### Page text:
++++++++++++++++++++

On September 15, ...

... 1978, British antiterrorist police arrested a woman working as a mechanics instructor in a London garage, charging that she was "one of the most wanted members" of Germany's Baader-Meinhof gang. Astrid Proll (left) was suspected of involvement in murders and of membership in that group and its "successor, the Red Army Faction." Initially fighting extradition to Germany on murder charges, eventually Proll returned and stood trial on charges of bank robbery and falsifying documents. In February 1980 she was sentenced to 5-1/2 years yet released immediately, having received credit for time already served.

++++++++++++++++++++

### Dataset extract:
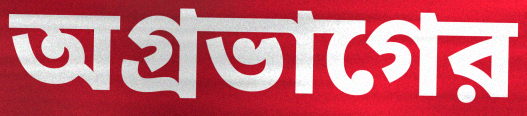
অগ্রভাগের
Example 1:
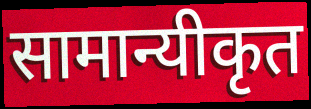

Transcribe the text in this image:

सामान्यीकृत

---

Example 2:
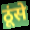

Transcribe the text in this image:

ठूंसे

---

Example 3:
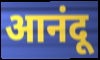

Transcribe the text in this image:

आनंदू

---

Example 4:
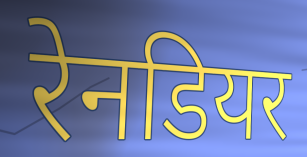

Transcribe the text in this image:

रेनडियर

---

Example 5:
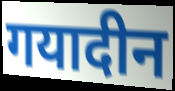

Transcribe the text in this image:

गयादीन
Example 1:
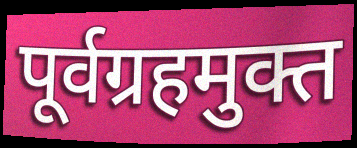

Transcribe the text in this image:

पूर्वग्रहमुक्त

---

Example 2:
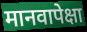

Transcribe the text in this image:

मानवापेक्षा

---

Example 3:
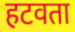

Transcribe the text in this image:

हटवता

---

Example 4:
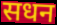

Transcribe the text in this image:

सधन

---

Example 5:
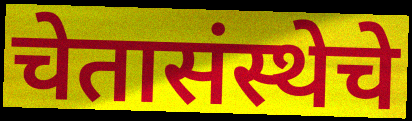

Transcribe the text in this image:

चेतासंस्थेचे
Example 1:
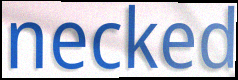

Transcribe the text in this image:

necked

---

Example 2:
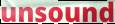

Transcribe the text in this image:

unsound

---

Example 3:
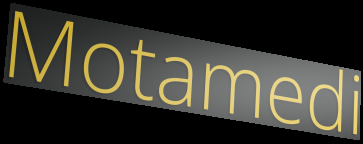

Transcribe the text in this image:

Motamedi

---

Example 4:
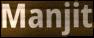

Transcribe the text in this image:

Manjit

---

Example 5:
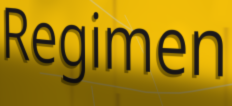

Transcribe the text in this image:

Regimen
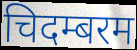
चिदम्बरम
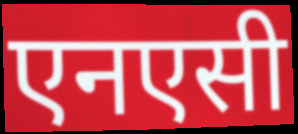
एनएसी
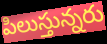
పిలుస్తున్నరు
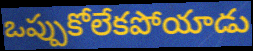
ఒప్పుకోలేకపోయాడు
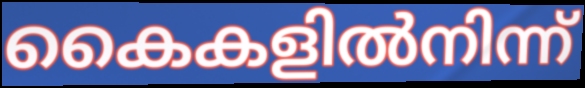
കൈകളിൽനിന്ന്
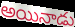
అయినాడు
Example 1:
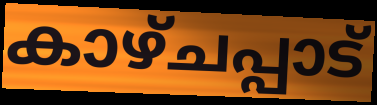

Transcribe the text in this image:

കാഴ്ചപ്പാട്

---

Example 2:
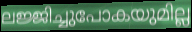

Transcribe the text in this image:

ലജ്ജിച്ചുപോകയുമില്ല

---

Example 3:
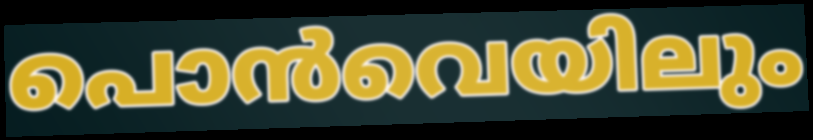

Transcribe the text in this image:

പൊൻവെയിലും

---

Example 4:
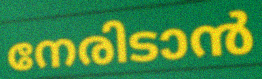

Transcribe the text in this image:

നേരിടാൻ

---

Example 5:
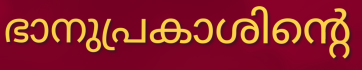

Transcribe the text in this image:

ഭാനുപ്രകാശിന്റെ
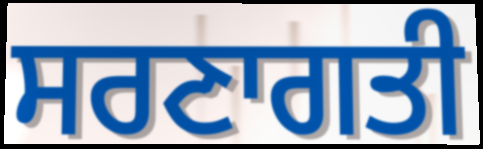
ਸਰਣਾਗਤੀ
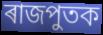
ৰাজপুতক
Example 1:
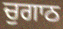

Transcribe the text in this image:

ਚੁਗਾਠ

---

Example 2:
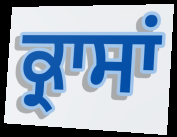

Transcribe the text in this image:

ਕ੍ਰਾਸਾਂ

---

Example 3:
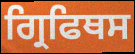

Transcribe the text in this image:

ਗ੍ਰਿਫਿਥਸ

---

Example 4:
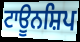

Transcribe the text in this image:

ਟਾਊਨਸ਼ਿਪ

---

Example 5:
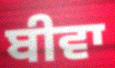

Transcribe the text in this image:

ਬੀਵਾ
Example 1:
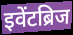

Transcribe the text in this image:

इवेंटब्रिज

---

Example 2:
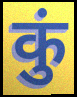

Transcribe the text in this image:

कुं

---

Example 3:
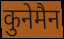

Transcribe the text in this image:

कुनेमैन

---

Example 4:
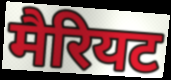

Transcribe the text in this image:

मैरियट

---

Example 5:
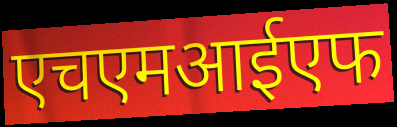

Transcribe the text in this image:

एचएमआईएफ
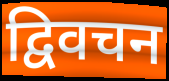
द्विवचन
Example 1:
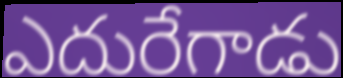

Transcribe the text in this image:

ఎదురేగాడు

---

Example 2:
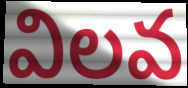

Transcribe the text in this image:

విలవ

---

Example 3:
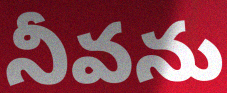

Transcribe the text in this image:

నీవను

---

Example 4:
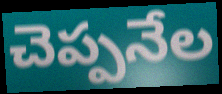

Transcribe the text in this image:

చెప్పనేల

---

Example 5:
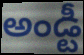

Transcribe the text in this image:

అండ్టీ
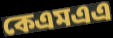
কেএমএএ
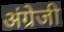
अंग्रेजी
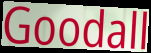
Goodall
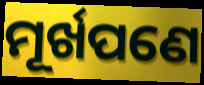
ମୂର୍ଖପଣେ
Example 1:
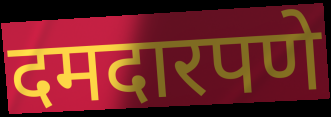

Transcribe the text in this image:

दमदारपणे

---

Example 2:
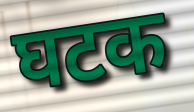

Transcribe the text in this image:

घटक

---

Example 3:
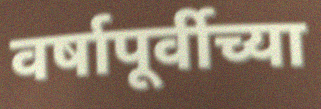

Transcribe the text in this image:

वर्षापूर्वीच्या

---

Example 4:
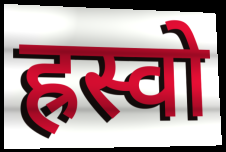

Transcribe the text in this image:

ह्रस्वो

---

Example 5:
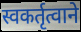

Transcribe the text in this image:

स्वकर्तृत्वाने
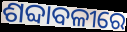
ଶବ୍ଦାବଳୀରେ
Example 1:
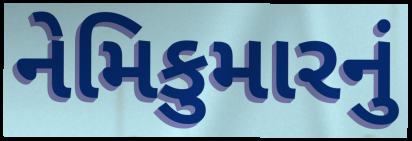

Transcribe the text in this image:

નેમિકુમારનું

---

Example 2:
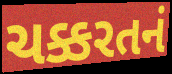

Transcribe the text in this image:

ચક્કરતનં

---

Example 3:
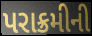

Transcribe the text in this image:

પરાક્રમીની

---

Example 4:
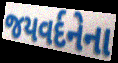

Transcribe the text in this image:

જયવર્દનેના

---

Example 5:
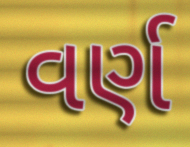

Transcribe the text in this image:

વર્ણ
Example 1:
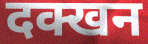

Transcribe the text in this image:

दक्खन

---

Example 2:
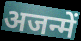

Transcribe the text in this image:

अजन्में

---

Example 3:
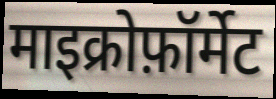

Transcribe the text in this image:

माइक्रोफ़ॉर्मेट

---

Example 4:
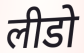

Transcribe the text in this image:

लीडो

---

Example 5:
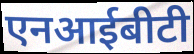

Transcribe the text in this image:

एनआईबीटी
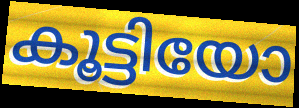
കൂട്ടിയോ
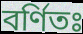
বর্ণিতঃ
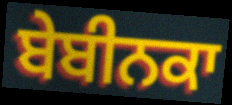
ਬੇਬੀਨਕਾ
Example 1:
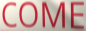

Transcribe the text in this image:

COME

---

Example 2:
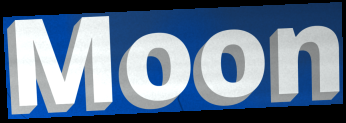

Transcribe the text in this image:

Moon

++++++++++++++++++++

### Tasks to complete:
a) Answer these from the Astrid Proll passage:
(i) What job was the woman doing when British police arrested her?
(ii) On what charges did Proll stand trial after returning to Germany?
(iii) In what month and year was she sentenced?
b) Duplicate the stretch of the Astrid Proll passage from "On September 15, ..." through "time already served.".
c) Go on with the Astrid Proll passage, picking up after its final sentence.

### Results of the exercise:
a)
(i) She was working as a mechanics instructor in a London garage.
(ii) Bank robbery and falsifying documents.
(iii) February 1980.

b)
On September 15, ...

... 1978, British antiterrorist police arrested a woman working as a mechanics instructor in a London garage, charging that she was "one of the most wanted members" of Germany's Baader-Meinhof gang. Astrid Proll (left) was suspected of involvement in murders and of membership in that group and its "successor, the Red Army Faction." Initially fighting extradition to Germany on murder charges, eventually Proll returned and stood trial on charges of bank robbery and falsifying documents. In February 1980 she was sentenced to 5-1/2 years yet released immediately, having received credit for time already served.

c)
... 1939, Elizabeth Odio Benito (right) was born in Puntarenas, Costa Rica. She grew up in the country's capital, San José. Encouraged by an uncle to follow the family tradition of lawyering, in 1964 she received a master's degree from the University of Costa Rica, eventually becoming a professor, Vice President for Academic Affairs, and interim President there. Her extensive work for human rights included membership on U.N. Sub-Commission on the Prevention of Discrimination and Protection of Minorities and service as Special Rapporteur to the U.N. Sub-Commission on Discrimination and Intolerance based on Religion or Creed. Of her tenure as Vice President of the International Criminal Tribunal for the Former Yugoslavia from 1993-1995, she told Women's Human Rights net that she, along with then-President Gabrielle Kirk McDonald and the Office of the Prosecutor,
undertook the task of making visible the sexual and gender violence that women suffer both in 'peacetime' and in international and internal armed conflicts -- a task left undone since World War II. We also made visible that rape and other sexual abuses were used as weapons of war, as means of terror ....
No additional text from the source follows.